The Game was Koei’s Dynasty Warriors which painted the fall of the Eastern Han Dynasty and the rise of the Jin dynasty in an intense story full of iconic characters such as Guan Yu, who later became deified in different religions: guardian deity in Taoism, Bodhisatva in Buddhism, and worshipped as an indigenous Chinese deity. Another character, TsaoTsao, who is known for his manipulation of the emperor and beautiful poetry and Short Song Style.
Another beauty of this game was that it had a database full of historical facts and it separates them between historical and hypothetical, due to the fact that game is based on the novel Romance of the Three Kingdoms by Luo Guanzhong. I read over the database just as much as I played the game. Another game that was also made by Koei, Samurai Warriors, and this game was a set in Japan just before Ieyasu Tokugawa united Japan and isolated the country for 200 years from the rest of the world, the Sengoku period; and just like Dynasty Warriors, Samurai Warriors had an extensive database about the people and the events during the Sengoku period. From the Sengoku period I learned about the Bakumatsu, the closing curtain on the Tokugawa Shogunate, and the nationalist known as the IshinShishi.
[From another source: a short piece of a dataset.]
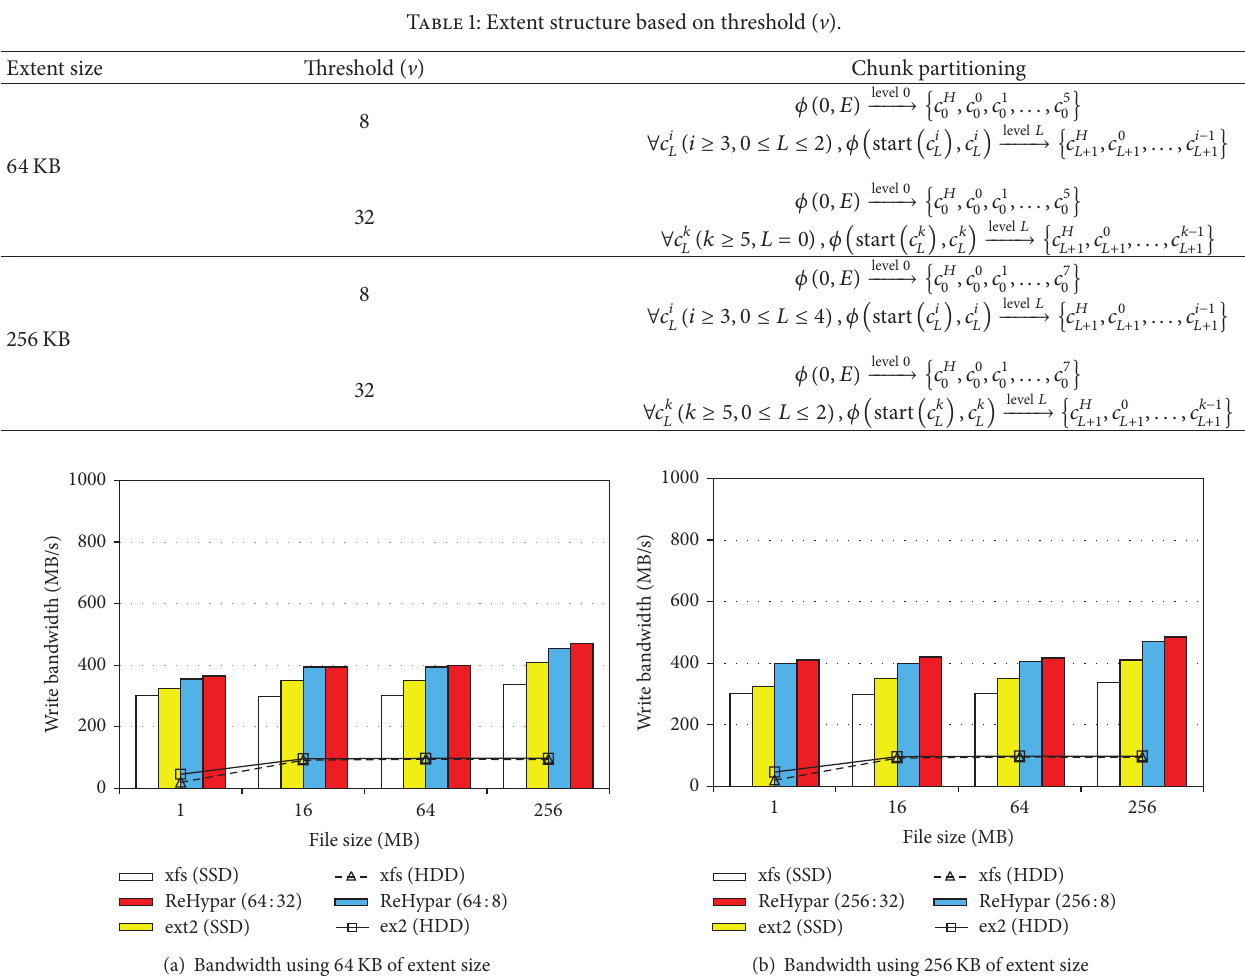
Figure 3: ReHypar write bandwidth as compared to ext2 and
By reading the manga RurouniKenshin: Meiji Swordsman Romantic Story by Nobuhiro Watsuki.
Video games and manga catapulted me in a world that I often saw as dull and boring, literature, the former showed that literature is exciting, captivating, and inspirational and that it is also an art woven by words and images. I began to binge on books, starting from The Art of War, The Prince, Gilgamesh, Homer’s Epic, The Three Theban Plays, The Labyrinth of Solitude, and the Alchemist, etc… Video Game literature can not only teach us about history but also the art of creating worlds that take a life of their own, Kingdom Hearts, Dragon Age, Skyrim, Metal Gear Solid, Mass Effect, and Final Fantasy. Video Games teaches us about how magical it is to create a world and how it impacts people, the death of Aerith in Final Fantasy VII is one of the most iconic, a personal favorite is Lavitz from Legend of the Dragoon, because I became very invested in the character because he was my favorite to play with. Manga and video games are merely books redefined, they take us on a trip full of emotions, they teach us empathy, and they create pieces of art that I can never stop to admire.
My name is David Alfredo Paulino. I graduated from SUNY Cortland with a international studies major with a concentration in Global Political Systems and my minors are Anthropology, Latin American Studies, and Asia and the Middle East.
I was born in Manhattan, NYC, but I currently live in the Bronx with my Mother, little sister, and Stepfather. Although I was born here most of my fondest memories come from my frequent visits to the Dominican Republic, and always being there. I even stayed there for a year due to my constant going back and forth, I grew to love the atmosphere there and sometimes I yearn for it more than the actual city.